:: SUPPLIED TEXT ::

Kokopelli Trail

It felt good to dial it back a notch. The past couple trips have been strenuous, and I was looking forward to a chill couple of days on the Kokopelli Trail.

The rules: no alarm clocks, ample food and water, lots of photo breaks and no heroics. For once, everything went as planned and I had a relaxing weekend on some beautiful dirt roads.

Rule Five: No Bike Selfies.

On Friday morning, I boarded the Greyhound from Durango to Grand Junction. I slept a bit and read some Infinite Jest, but mostly just stared out the window and let my thoughts meander around the “nothing box.”

I met Jeremy for lunch, then rode the bike path twelve miles to Fruita and filled up three liters of water and Tailwind. Temperatures were balmy, though there was a bit of a headwind. Seven more miles of pavement brought me to the singletrack start of the trail.

Rule Five: Broken.

The KT starts with Mary’s Loop, a mostly flat trail that contours atop sandstone cliffs above the Colorado River.

Mary’s Loop

Occasional boulder problems punctuate the flow of this scenic section.

A rock or two keeps things interesting.

It turns out that the riverside cottonwoods were at peak foliage, an unexpected bonus. It was nice to get an extension on fall colors, which are all-too-brief in Colorado.

:::
:: DATA SUPPLIED ::

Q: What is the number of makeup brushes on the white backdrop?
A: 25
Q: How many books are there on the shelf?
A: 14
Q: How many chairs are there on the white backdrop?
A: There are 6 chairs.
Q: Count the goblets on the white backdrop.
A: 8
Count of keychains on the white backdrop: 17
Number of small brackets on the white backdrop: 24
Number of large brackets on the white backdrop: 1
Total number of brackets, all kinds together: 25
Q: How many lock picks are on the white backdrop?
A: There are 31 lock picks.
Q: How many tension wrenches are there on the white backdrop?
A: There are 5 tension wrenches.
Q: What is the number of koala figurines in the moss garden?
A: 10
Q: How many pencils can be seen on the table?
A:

:::

**STATED TASK:** Rewrite the stretch of the Kokopelli Trail text from "On Friday morning, I" through "the Colorado River.", putting "train" in place of "Greyhound". Rely only on the text about the Kokopelli Trail and nothing else.

**RESPONSE:**
On Friday morning, I boarded the train from Durango to Grand Junction. I slept a bit and read some Infinite Jest, but mostly just stared out the window and let my thoughts meander around the “nothing box.”

I met Jeremy for lunch, then rode the bike path twelve miles to Fruita and filled up three liters of water and Tailwind. Temperatures were balmy, though there was a bit of a headwind. Seven more miles of pavement brought me to the singletrack start of the trail.

Rule Five: Broken.

The KT starts with Mary’s Loop, a mostly flat trail that contours atop sandstone cliffs above the Colorado River.